The festivities started via the UPROAR Dance Competition, which allowed solo performers to compete for thousands in cash prizes before getting into Young Money players. Some of these artists go way back with Lil Wayne; Gudda Gudda has been friends with the “greatest rapper alive” since age fifteen, while Cory Gunz and Lil Twist have been his protégés through the record label from early adolescence. Even newer additions to the lineup, such as Jay Jones and Yaj Kader, share the Louisiana roots to which Lil Wayne still considers himself bound. If one considers Young Money a family, then UPROAR is the reunion they all desperately needed.

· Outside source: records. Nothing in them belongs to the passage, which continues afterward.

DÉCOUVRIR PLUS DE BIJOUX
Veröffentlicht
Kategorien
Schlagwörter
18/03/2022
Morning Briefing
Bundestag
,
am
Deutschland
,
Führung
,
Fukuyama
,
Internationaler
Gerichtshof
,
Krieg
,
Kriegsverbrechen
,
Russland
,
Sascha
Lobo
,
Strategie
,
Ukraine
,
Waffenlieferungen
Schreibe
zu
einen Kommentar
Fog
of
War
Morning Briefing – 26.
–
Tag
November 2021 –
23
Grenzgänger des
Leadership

One by one they claimed their spotlights – Gudda Gudda, Cory Gunz, Lil Twist, HoodyBaby, Euro, Jay Jones, Yaj Kader and Mellow Rackz (a Florida rapper linked to Kodak Black) – each dazzling the crowd in unique ways. Karlton Jahmal of Hot New HipHop believed Gunz stood out the most, writing that he “[laid] down his patented raspy flows over a bass so loud that most other openers were drowned out.” Big Latto, star of The Rap Game and her subsequent chart-topping works that got her nominated for Best New HipHop Artist at the BET Awards, distinguished herself with not only soulful vocals displays but also an entire choreographed set plus background dancers writhing in spirited delight. From songs like “He Say She Say,” “No Hook,” “The Biggest,” and more, Latto proved she brings the fire on multiple levels.

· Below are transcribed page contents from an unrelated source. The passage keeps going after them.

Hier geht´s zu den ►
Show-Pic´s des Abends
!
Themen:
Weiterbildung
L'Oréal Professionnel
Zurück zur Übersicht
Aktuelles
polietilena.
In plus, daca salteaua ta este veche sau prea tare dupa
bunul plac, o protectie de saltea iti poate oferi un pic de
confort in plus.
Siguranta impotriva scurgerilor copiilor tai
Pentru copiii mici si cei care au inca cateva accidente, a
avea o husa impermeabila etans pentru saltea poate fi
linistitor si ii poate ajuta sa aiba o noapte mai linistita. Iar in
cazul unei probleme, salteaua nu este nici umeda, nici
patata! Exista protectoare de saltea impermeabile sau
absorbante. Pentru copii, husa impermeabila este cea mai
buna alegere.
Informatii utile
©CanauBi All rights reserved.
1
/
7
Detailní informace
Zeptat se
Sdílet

Latto was followed by Polo G, whose complex musical compositions have taken the industry by storm this year. His lyrics often deal with larger issues such as racism and mental health, and it seemed he was determined to infuse that sense of greater meaning into his set. “His energy was very subdued and serene,” Jahmal noted, and Polo G “swayed back and forth on the stage, as if entranced by his own music.” Entranced, we wonder, or perhaps in tune with the universal vibrations that inspire him to ask such intricate questions about life and identity? We say his vibe felt more like a meditation and a creative prayer.
When headliner Lil Wayne appeared onstage, all became clear to why Weezy is WEEZY! Between his DJ and the live drummer, Wayne took the stage like a fucking hurricane. Dressed in black and white camo and a host of diamonds, Weezy gave off the distinctive scent of “the fruitiest, strongest marijuana ever to grace our nostrils,” as Jahmal described. While some pondered what Lil Wayne was smoking, Team Honeysuckle knows for sure: the sweet groove of GKUA!

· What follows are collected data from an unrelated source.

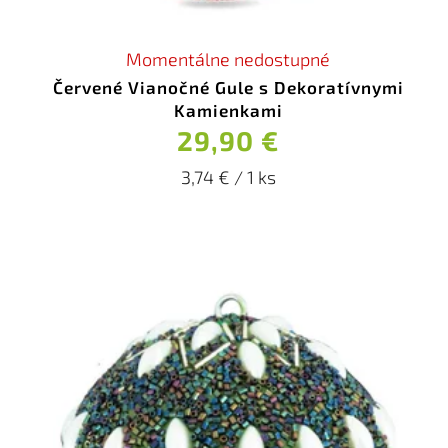
Momentálne nedostupné
Červené Vianočné Gule s Dekoratívnymi
Kamienkami
29,90 €
3,74 € / 1 ks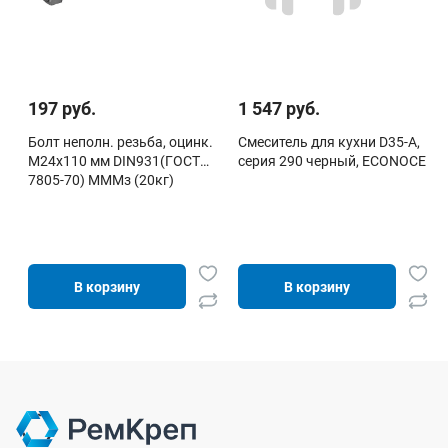
197 руб.
1 547 руб.
Болт неполн. резьба, оцинк.
Смеситель для кухни D35-A,
М24х110 мм DIN931(ГОСТ
серия 290 черный, ECONOCE
7805-70) МММз (20кг)
В корзину
В корзину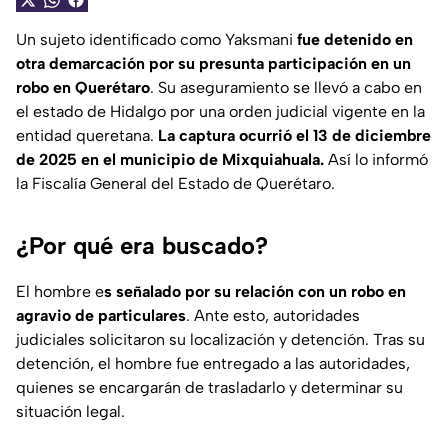
Un sujeto identificado como Yaksmani
fue detenido en
otra demarcación por su presunta participación en un
robo en Querétaro
. Su aseguramiento se llevó a cabo en
el estado de Hidalgo por una orden judicial vigente en la
entidad queretana.
La captura ocurrió el 13 de diciembre
de 2025 en el municipio de Mixquiahuala.
Así lo informó
la Fiscalía General del Estado de Querétaro.
¿Por qué era buscado?
El hombre e
s señalado por su relación con un robo en
agravio de particulares
. Ante esto, autoridades
judiciales solicitaron su localización y detención. Tras su
detención, el hombre fue entregado a las autoridades,
quienes se encargarán de trasladarlo y determinar su
situación legal.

The hits (musical and chronic) kept coming. Lil Wayne wowed the crowd with favorites, but he had new surprises up his sleeve in the form of unexpected guests. Big Sean delivered his classic “I Don’t Fuck With You,” while The Game encouraged full audience participation in “How We Do.” And as a beautiful finale, Wiz Khalifa emerged from the wings for a rendition of “Black and Yellow.” Meanwhile, at every interval, Weezy took the opportunity to remind his fans, “I ain’t nothing without you,” and it’s clear he meant it.
In the past year and a half’s dearth of live performances or major crowd events, we have lost some of the natural electricity that sparks from human connection. When all the right factors coincide – creativity, ardor, synergistic harmony – the result is a transcendence of the soul. We get high on the music and on each other. So leave it to Lil Wayne, who understands both the divine nature of song and the plant, to provide an experience so elevated that it does turn perspectives completely upside-down, forever changed. Spells one word - UPROAR.